Législation / Textes relatifs à la justice des mineurs /

Ordonnance royale du 9 septembre 1814

Louis, etc.

Nous étant fait rendre compte de la situation dans laquelle se trouvent les jeunes gens condamnés par notre cour royale du département de la Seine; sachant que, répartis dans plusieurs des prisons de notre bonne ville de Paris, ils sont confondus avec des coupables vieillis dans le crime; que ce prisons n'offrent point encore les distributions nécessaires pour opérer les séparations convenables entre les différents genres de délits, objet que nous nous proposons d'atteindre; considérant que ces jeunes condamnés, plus susceptibles que les autres de reconnaître leur erreur et de mériter de rentrer dans la société, non-seulement sans danger, mais en étant dignes d'y reprendre un rang, doivent être l'objet de notre sollicitude; que, dans les établissements où ils sont disséminés et réunis à d'autres condamnés, ils se trouvent privés des moyens les plus propres à obtenir leur amendement; qu'ils y sont soumis à une discipline et à un régime qui ne les rapprochent point de ce but ; qu'ils n'y reçoivent aucune instruction ; qu'enfin ils y sont sans travail, Avons ordonné ce qui suit:

Article premier
Cent jeunes condamnés criminellement ou correctionnellement par sentence des tribunaux, et n'ayant pas atteint leur vingt-cinquième année, seront extraits des prisons de notre bonne ville de Paris, et réunis dans un local désigné par notre ministre de l'intérieur.

2. Il sera établi dans cette maison un ordre, un régime particulier, des moyens d'instruction adaptés aux jeunes condamnés, et des ateliers suivant le genre d'industrie le plus convenable, d'après un examen fait par le conseil.

3. Le directeur de cet établissement sera nommé par nous : il sera chargé de la surveillance, de la direction générale de la police, de celle de l'instruction, du travail des condamnés, de l'administration de la prison: il présentera à la nomination de notre ministre de l'intérieur les employés qu'il croira nécessaires pour le seconder, et sera, d'après la faculté que nous lui accordons, responsable de ce choix.

4. Il y aura un conseil gratuit d'inspection et de surveillance, dont les membres, au nombre de six, seront choisis, par le préfet de la Seine, parmi les propriétaires qui jouissent d'une considération méritée, présentés à notre ministre de l'intérieur et nommés par lui.

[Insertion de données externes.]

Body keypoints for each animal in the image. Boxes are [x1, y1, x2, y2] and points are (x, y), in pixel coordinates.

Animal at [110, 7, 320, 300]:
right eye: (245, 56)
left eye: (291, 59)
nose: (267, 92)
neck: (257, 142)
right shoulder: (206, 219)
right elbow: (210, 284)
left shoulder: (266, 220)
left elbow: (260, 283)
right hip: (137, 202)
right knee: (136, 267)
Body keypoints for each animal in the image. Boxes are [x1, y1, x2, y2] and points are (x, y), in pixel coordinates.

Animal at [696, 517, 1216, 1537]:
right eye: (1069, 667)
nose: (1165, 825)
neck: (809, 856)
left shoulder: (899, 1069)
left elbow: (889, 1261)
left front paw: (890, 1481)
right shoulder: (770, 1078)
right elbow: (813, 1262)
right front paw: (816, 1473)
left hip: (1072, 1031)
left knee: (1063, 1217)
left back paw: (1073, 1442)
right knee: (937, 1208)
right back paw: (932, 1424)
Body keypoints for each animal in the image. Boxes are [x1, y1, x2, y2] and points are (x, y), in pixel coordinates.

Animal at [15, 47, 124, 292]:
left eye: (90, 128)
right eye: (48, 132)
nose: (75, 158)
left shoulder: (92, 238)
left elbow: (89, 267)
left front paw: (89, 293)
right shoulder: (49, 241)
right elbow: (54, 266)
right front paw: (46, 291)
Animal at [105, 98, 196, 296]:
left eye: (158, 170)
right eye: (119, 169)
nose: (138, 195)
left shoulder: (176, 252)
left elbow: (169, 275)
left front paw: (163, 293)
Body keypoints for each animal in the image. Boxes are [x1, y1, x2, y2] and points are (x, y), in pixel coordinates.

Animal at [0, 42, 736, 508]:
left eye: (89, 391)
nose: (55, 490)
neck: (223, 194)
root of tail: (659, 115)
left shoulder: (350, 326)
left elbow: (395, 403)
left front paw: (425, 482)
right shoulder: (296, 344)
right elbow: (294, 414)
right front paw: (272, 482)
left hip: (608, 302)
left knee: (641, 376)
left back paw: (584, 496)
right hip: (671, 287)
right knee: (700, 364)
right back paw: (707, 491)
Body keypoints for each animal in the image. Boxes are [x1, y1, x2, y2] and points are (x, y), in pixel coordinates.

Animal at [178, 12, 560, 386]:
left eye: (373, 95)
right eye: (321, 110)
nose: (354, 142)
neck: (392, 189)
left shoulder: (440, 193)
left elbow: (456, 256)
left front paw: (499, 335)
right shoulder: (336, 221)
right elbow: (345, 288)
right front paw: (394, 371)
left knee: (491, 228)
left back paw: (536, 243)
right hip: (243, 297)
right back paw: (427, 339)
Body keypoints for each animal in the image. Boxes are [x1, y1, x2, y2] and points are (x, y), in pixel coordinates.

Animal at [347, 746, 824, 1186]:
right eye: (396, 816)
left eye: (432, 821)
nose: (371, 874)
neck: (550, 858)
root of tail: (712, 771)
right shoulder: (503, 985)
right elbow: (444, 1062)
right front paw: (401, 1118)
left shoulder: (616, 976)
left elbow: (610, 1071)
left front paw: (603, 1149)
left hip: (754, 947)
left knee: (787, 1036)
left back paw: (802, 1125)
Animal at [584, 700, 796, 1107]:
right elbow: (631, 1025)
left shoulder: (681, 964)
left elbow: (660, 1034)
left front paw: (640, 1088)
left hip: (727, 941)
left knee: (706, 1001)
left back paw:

5. Le directeur soumettra à l'approbation de notre ministre un règlement qui sera discuté, et subira, s'il y a lieu, les modifications convenables.

6. Il nous sera rendu, tous les trois mois, un compte de l'état de cet établissement sous tous les rapports. Pour que ce compte soit aussi complet que possible, notre ministre nommera à une commission composée d'un conseiller d'État, d'un maître des requêtes, de trois membres de notre Cour de cassation, qui visiteront au moins une fois par mois la maison de correction des jeunes gens du département de la Seine, dans tous ses détails.

7. Le directeur rendra à notre ministre de l'intérieur un compte mensuel, général et détaillé de la maison, un compte des recettes et dépenses.

8. Il sera nommé un instituteur spécialement chargé de l'instruction des jeunes condamnés, et de leur rappeler les devoirs de la morale et de la religion.

9. Nous nous réservons d'accorder, de l'avis de notre chancelier, des graces pour abréger la détention de ceux des prisonniers qui, s'étant fait remarquer par leur conduite, seront jugés dignes d'être rendus à la société.

Notre ministre de l'intérieur est chargé de l'exécution de la présente ordonnance.

Source : Collection complète des lois, décrets, ordonnances, règlemens et avis du Conseil d'État... : de 1788 à 1830 inclusivement, par ordre chronologique, continuée depuis 1830.... Tome 19 / par J.-B. Duvergier, p. 172.